This week’s Friendly Friday challenge theme is ‘Art Unexpected.’ See more responses here.
This was a timely topic since, a couple of days ago, I went for a hike in Hawaii Volcanoes National Park. I headed out on the Puna Coast Trail, one of several longer trails west of Chain of Craters Road, that I haven’t explored before. (I’ll do a post about the trail once I’ve gone through the way-too-many photos I took that day!)

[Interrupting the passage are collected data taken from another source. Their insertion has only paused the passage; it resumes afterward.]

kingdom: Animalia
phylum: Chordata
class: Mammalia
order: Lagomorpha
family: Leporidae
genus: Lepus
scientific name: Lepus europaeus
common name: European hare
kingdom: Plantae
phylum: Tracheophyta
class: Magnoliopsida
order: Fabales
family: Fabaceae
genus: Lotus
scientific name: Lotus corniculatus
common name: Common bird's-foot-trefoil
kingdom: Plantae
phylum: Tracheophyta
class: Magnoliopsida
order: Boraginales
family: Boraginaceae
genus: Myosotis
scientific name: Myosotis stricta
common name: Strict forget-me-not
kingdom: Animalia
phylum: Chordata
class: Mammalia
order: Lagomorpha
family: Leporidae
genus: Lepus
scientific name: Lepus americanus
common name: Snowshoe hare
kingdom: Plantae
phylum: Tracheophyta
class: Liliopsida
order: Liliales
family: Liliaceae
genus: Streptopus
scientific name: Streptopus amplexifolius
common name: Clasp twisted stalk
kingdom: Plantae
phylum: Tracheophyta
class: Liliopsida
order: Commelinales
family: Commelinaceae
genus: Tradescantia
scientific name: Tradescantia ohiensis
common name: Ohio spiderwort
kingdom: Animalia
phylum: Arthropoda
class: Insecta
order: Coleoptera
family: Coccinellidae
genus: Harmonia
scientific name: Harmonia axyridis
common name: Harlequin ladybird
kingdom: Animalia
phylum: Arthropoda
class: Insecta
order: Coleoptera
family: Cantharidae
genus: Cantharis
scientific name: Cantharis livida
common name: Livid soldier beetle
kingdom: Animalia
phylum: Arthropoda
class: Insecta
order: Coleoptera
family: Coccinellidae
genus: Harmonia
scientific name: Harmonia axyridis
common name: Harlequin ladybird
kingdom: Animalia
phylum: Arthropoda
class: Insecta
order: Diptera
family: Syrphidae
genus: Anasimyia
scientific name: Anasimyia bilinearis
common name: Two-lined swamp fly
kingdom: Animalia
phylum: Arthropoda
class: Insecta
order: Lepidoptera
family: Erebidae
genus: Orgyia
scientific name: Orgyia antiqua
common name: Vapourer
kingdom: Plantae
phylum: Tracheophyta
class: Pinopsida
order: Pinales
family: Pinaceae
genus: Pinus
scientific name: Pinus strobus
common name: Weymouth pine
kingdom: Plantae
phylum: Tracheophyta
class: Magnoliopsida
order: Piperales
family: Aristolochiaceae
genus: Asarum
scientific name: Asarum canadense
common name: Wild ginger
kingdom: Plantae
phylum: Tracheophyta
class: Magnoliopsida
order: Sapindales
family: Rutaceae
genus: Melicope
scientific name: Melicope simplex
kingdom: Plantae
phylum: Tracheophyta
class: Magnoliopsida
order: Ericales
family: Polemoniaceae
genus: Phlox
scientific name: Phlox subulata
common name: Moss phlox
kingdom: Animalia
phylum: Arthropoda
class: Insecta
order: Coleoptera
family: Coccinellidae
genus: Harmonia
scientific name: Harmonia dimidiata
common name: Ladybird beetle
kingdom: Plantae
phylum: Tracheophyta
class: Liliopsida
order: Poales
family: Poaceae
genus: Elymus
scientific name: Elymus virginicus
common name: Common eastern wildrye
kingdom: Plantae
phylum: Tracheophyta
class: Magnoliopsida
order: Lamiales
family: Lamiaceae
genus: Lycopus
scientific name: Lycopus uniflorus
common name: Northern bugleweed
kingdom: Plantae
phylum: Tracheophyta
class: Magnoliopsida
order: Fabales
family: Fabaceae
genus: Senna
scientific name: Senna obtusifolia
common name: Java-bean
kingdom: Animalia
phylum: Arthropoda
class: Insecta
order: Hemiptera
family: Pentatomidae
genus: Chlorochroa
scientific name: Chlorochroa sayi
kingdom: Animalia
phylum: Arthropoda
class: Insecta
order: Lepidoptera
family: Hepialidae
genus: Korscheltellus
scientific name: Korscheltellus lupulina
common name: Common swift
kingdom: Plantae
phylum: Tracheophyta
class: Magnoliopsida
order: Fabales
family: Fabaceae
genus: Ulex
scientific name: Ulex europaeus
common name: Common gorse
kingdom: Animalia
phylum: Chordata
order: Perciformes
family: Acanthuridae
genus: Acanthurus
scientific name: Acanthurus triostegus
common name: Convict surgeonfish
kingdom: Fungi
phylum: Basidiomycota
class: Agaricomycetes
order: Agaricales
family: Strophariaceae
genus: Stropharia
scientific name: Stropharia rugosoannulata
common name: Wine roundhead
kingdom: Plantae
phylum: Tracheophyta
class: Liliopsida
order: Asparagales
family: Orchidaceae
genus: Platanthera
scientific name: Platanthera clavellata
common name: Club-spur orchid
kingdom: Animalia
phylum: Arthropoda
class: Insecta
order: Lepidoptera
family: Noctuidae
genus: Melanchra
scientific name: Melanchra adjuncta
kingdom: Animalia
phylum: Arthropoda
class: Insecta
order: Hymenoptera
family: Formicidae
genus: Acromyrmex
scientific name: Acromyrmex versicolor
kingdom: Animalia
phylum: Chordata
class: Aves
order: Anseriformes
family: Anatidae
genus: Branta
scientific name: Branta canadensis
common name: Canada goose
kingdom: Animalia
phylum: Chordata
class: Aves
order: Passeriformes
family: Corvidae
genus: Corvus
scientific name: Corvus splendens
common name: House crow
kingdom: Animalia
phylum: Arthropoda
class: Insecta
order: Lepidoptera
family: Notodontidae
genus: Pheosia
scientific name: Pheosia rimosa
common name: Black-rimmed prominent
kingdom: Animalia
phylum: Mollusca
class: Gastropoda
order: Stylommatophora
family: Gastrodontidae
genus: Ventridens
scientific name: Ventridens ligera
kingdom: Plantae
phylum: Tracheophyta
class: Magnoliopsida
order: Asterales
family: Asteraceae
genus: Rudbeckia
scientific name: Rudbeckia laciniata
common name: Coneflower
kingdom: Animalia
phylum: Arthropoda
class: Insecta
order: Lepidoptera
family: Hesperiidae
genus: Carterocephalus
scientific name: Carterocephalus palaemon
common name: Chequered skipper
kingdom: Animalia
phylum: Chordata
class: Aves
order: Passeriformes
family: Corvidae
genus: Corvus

One of the highlights of the trail was the extensive areas of colorful pahoehoe lava. I’ve lived here a while now and I know lava doesn’t just come in basic black. I’ve seen lighter and darker flows; I’ve seen flows with a brown tint; I’ve seen flows with hints of red or green in them. But prior to this hike, I had never seen flows with such a variety of vibrant colors.
Instant Hawaii has a description of different types of lava (here) and they say “All the differences in pahoehoe flows stems completely from the temperature of the lava as well as chemical composition. Since both can change during a flow – it is possible to get all types of pahoehoe flowing from a single flow, over time.” I would also say that, what they call ‘quiet flow’ lava, is an apt description of these areas. When I was walking over them I thought they seemed harder and more metallic than the surrounding black pahoehoe lava, which tends to crunch a bit when walked on.
But the other thing I thought, as I found myself continually stopping, stooping, snapping photos, was that these flows were art, Madame Pele’s art, and that wasn’t something I was expecting when I set out on the hike.